On Monday The Ivanhoe opened its new doors to the public, with a 'strong emphasis on food, quality and fresh produce', offering two levels of seated dining and bar areas and a nod to the local culture with surf club-inspired area, 'The Pines' on level two.
Designed by Paul Kelly, the pub's new look is based on a 'Hamptons-style coastal beach vibe', with sixteen indoor and outdoor all-weather spaces over three floors, including two impressive rooftop bars.
Owners, the Peterson family, intend for the new venue to be a classic, relaxed and welcoming space, with lots of natural timbers, sandstone walls, lush greenery and coastal chic furnishings.
The new-look Ivanhoe Hotel
Emma Peterson told TheShout the area's growing 'foodie' culture drove their decision to execute the big-dollar rebuild.
"Manly is definitely making its mark as a go-to dining and drinking destination in Sydney, thanks to a host of new café, restaurant, bar and pub openings over the past few years.

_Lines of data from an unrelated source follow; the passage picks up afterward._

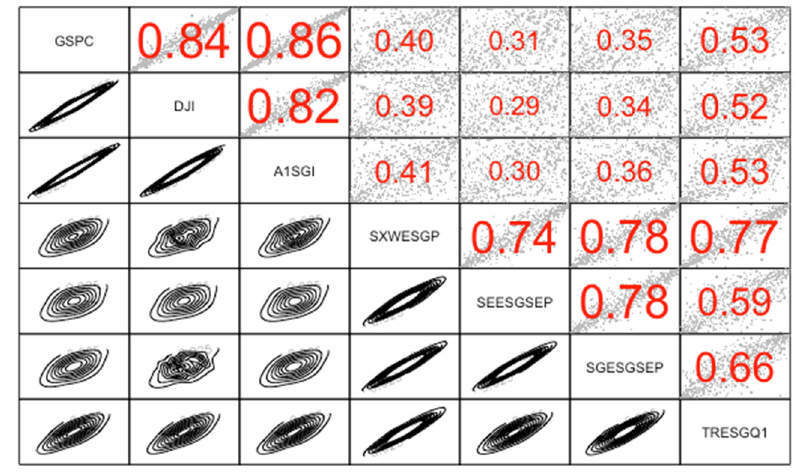
Figure 5. The rates of return, 3 June 2014–31 January 2017.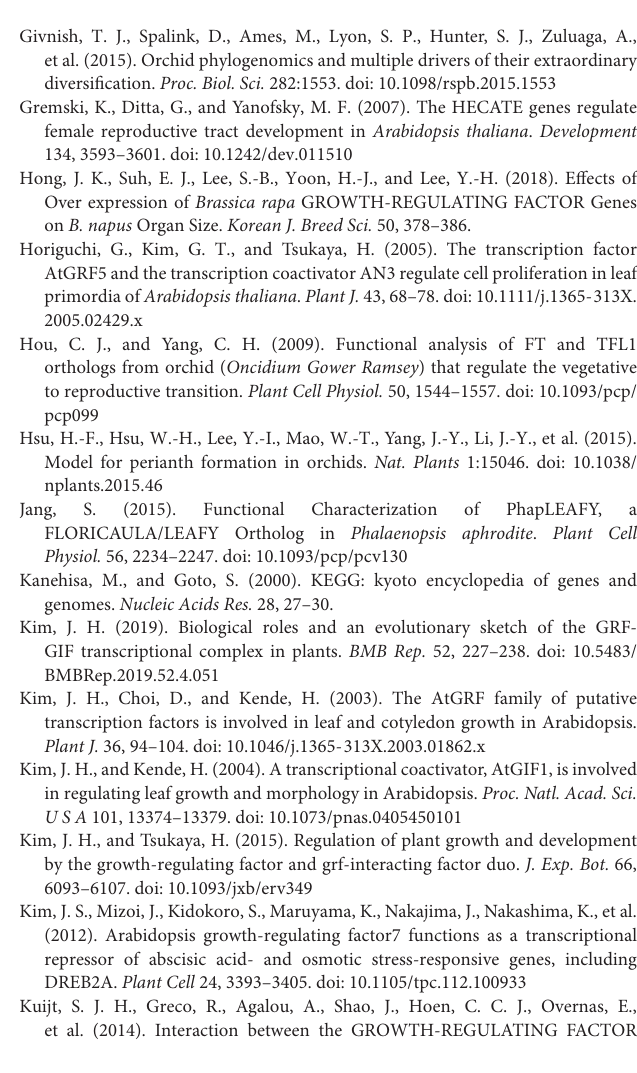
Supplementary Figure 1 | Floral development process of Cymbidium ensifolium. Supplementary Figure 2 | Comparative transcriptome analysis of individual floral Organs. (A) Transcripts differentially expressed between different floral organs. Up- and down-regulated transcripts were quantified. The results of six comparisons between each two samples are shown. Se, sepal; Pe, petal; Li, Lip; Co, column. (B) GO term classification of differentially-expressed unigenes. (C) Expression heat map of CeGRF genes in sepal, petal, Lip, and column. Expression values from RNA-seq data were log 2 -transformed and are displayed as filled blocks in blue to red indicating gene expression intensity from low to high. Supplementary Figure 3 | Detailed information for protein motifs predicted in CeGRFs. Supplementary Figure 4 | Phylogenetic analysis of CeGRFs and AtGRFs. Supplementary Figure 5 | Cymbidium ensifolium -miR396-regulated CeGRFs expression in a Cymbidium ensifolium protoplast-based transient expression system. Supplementary Figure 6 | Cymbidium ensifolium -miR396-regulated NtGRFs expression in transgenic tobacco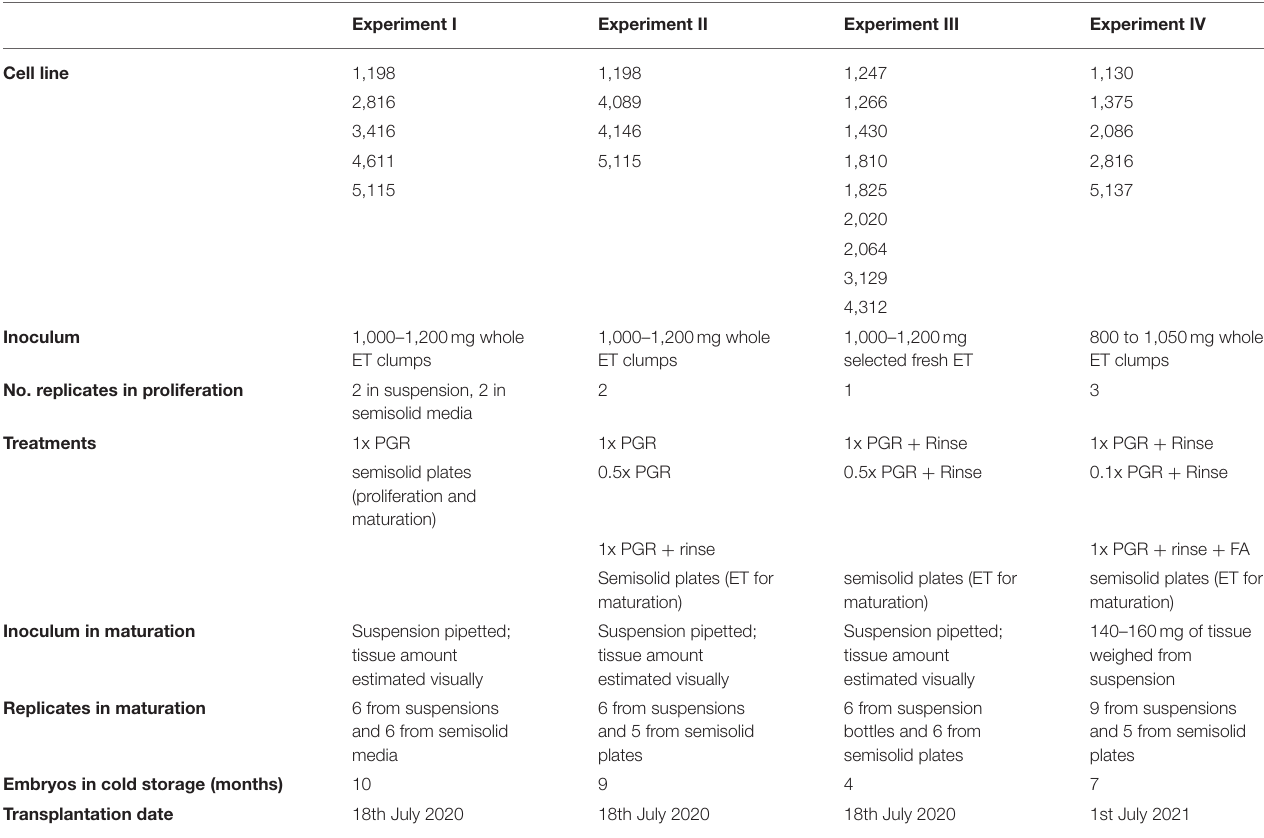
TABLE 1 | Information on lines and treatments used in each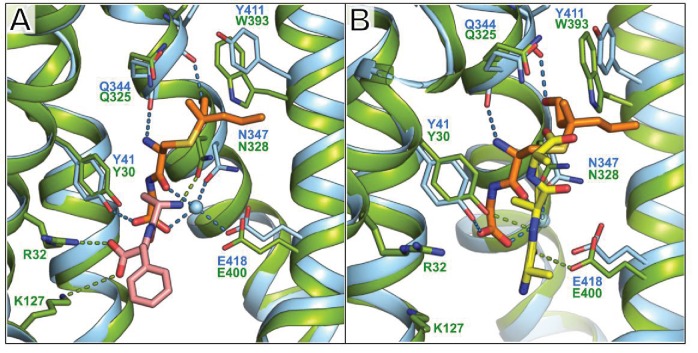
Comparison between the binding position of S-Cys-Gly-3M3SH and the natural di- and tri-peptides co-crystallised with PepTSt.(A) PepTSh (blue) bound with S-Cys-Gly-3M3SH (orange) overlaid with PepTSt (green) bound with L-Ala-L-Phe (pink sticks) (PDB: 4D2C). (B) Equivalent view of PepTSh in (A) but overlaid with the tri-Ala (yellow sticks) co-crystal structure of PepTSt (PDB: 4D2D). The dipeptide moiety of interacts with the conserved E33xxERxYY41 motif with further interactions through the highly conserved Asn347. Backbone mediated interactions from Gln344 and Phe343 help stabilise the substrate in a vertical orientation.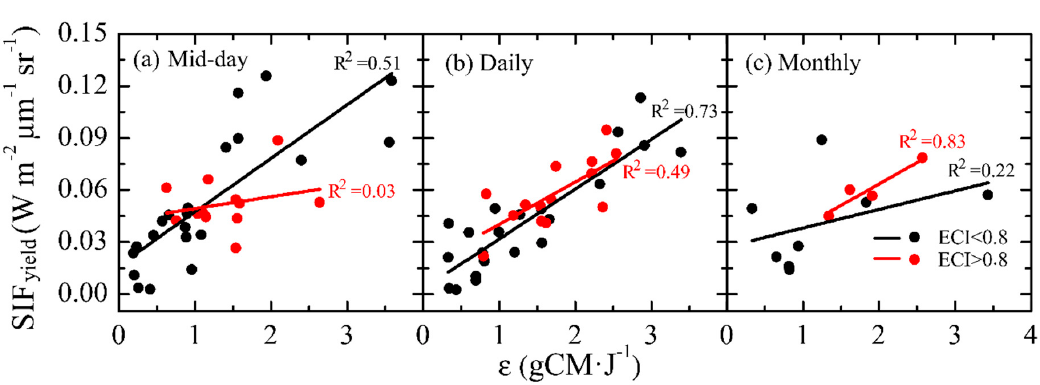
Figure 7. Relationship between SIF yield (SIF / APAR, SIF yield ) and light-use e ffi ciency ( ε ) at the satellite overpass time throughout 2015 at the CN-YuC cropland site in northern China, where 0.8 is the threshold value at which ECI values are fit separately for the mid-day, daily, and monthly timescales, respectively. The whole canopies are prone to experiencing exposure to excess light when the ECI is greater than 0.8 compared with when the ECI is lower.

"This area is so vibrant and beautiful, and our intention with The Ivanhoe Hotel refurb was to reflect the sophisticated local seaside vibe and create a neighbourhood meeting place for anyone and everyone.
"Manly is raising the bar in terms of its food and drink offering, so there's real potential for hospitality venues that embrace this," said Peterson.
As part of the all-important food offering, the kitchen team will make all pizza bases, burger patties, stocks, chutneys, mayonnaise and sauces on the premises, and the impressive new ground floor pizza and burger kitchen also includes a takeaway menu.
The Pines – a tribute to the palm-lined Manly streets – is intended to be an old-school surf club hangout, complete with ping pong bats, tennis racquets, dance floor, outdoor greenhouse and lots of lush pine trees. It features paintings of old surf club members on the walls, and much of the specialised woodwork was created by a local from Narrabeen.